Supplied passage
..............................
From: InfoSec News <isn () c4i org>
Date: Tue, 10 Jun 2003 00:22:32 -0500 (CDT)

Forwarded from: William Knowles <wk () c4i org>

http://www.smh.com.au/articles/2003/06/10/1055010959747.html

Washington
June 10 2003

The US government is warning financial institutions about a virus-like 
infection that has targeted computers at roughly 1200 banks worldwide, 
trying to steal corporate passwords. 

The FBI is investigating what private security experts believe to be 
the first internet attack aimed primarily at a single economic sector. 

Virus experts studying the blueprints for the latest threat to 
internet users were astonished to find inside the software code a list 
of roughly 1200 web addresses for many of the world's largest 
financial institutions, including JP Morgan Chase & Co, American 
Express Co, Wachovia Corp, Bank of America Corp and Citibank NA.
..............................
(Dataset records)
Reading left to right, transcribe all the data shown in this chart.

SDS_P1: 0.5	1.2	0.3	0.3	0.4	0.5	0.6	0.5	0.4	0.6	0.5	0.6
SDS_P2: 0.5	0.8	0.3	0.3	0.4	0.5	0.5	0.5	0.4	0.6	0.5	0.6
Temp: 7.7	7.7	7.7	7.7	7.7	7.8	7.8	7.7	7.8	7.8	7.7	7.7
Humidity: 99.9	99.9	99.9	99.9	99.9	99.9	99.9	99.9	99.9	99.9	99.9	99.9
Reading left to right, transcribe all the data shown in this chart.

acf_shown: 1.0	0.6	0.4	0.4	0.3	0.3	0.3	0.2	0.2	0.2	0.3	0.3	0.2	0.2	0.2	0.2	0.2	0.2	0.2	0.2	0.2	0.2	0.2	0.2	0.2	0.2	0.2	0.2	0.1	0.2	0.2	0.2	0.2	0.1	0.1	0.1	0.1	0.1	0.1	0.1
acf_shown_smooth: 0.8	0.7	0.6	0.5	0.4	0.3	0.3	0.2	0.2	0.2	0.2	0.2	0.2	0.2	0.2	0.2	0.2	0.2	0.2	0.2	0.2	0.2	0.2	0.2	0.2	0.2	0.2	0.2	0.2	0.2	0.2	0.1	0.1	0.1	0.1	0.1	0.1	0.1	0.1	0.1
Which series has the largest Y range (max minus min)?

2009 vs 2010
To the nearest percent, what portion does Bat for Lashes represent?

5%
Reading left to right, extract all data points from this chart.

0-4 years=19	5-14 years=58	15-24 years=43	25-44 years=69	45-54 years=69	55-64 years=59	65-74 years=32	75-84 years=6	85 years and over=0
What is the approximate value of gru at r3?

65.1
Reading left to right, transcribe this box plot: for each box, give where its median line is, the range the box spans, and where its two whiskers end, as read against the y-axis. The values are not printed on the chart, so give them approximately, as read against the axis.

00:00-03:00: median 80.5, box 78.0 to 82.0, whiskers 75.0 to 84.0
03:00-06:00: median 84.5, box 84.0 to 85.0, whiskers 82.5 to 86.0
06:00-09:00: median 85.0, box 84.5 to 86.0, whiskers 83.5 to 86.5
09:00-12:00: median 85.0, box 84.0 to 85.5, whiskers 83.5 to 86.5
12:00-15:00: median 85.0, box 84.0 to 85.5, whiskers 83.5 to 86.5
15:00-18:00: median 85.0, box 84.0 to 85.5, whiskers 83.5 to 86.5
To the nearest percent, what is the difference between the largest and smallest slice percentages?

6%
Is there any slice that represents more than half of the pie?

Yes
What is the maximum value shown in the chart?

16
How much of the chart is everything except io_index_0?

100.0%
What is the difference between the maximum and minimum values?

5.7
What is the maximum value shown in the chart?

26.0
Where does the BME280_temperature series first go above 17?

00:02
..............................
Tasks and exercises
a) Answer these questions from the article on the bank infection, one per line:
(i) Roughly how many banks worldwide had their computers targeted?
(ii) Which agency is investigating the attack?
(iii) What did the infection try to steal?
b) In the article on the bank infection, turn the paragraph beginning "Virus experts studying the blueprints" into a short list that keeps its main facts.
c) Reproduce word for word the part of the article on the bank infection that opens with the words containing "Virus experts studying" and closes with "and Citibank NA.".
The records are separate material, apart from the article on the bank infection.

Solutions below
a)
(i) Roughly 1200 banks.
(ii) The FBI.
(iii) Corporate passwords.

b)
- Virus experts studied the blueprints for the latest threat to internet users.
- Inside the software code they found a list of roughly 1200 web addresses for many of the world's largest financial institutions.
- The institutions on the list include JP Morgan Chase & Co, American Express Co, Wachovia Corp, Bank of America Corp and Citibank NA.
- The experts were astonished by the find.

c)
Virus experts studying the blueprints for the latest threat to 
internet users were astonished to find inside the software code a list 
of roughly 1200 web addresses for many of the world's largest 
financial institutions, including JP Morgan Chase & Co, American 
Express Co, Wachovia Corp, Bank of America Corp and Citibank NA.